How would my taxes be affected by renting a house out before selling it? Can I claim the repairs I made?
I purchased a new house. So, I put my first house up for sell. In the interim, I rented the house out. I made repairs in the house for about 0. The house was sold seven months late. What deductions can I take for this year?
Tags: first house, interim, seven months
March 28th, 2010 at 10:04 pm
It depends what your tax bracket is based on your income from your job. Normally you can take a write-off if you rented it as a loss and there were repairs made on it. Although there is a ratio that you have to consider. There might be a certain percentage of time required that a renter has to be in your house during that year to qualify. If you made a profit from the renters you have to pay taxes on the income but all of it is based on your personal income tax bracket. I would talk to your tax man because he would know your history. good luck
March 28th, 2010 at 10:04 pm
Keep the receipts and you can deduct them as improvements. You also get to deduct the fees, taxes and points paid while selling it. To offset the rental income – you maybe able to depreciate the house too.

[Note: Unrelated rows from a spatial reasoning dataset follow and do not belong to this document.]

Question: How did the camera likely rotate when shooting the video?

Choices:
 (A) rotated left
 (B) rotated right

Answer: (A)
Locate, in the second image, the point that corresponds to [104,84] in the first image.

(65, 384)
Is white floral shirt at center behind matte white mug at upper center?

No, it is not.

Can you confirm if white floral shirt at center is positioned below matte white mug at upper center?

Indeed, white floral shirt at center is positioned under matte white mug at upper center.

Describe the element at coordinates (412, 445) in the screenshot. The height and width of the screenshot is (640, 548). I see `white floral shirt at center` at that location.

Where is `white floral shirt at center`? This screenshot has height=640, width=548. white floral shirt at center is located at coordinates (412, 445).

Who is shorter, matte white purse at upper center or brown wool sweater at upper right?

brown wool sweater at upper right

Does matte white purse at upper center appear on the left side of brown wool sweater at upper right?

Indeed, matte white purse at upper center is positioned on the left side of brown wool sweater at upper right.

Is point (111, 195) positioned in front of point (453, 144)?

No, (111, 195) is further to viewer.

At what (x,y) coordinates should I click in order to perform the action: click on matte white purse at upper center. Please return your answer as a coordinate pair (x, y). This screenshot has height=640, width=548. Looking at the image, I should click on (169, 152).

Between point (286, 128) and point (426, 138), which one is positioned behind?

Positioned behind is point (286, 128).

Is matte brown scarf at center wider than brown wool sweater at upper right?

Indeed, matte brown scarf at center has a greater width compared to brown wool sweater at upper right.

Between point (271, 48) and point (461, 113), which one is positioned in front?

March 28th, 2010 at 10:04 pm
You must report the rental income from the house on Schedule E. You can take deductions for the repairs you made and depreciation, as well as any other expenses you paid for the tenants (property taxes for the portion of the year you didn’t live there, utilities, or anything else the tenants didn’t pay themselves. Note: before expensing property taxes, make sure you don’t include any portion reimbursed by or charged to the buyer of the home when it was sold). Save all receipts!
Note that depreciation will reduce the cost basis of the home when it comes time to report the gain/loss on the sale of the house on your tax return. If this was your primary home for 2 out of the last 5 years, and you don’t plan on selling your new home within the next 5 years, you can exclude up to a $250,000 gain if single or $500,000 if married, so unless you’re recognizing a huge gain on the sale, the depreciation is probably worth taking.
Consult with your tax advisor before making a decision on how to report these transactions on your tax return. They can guide you best.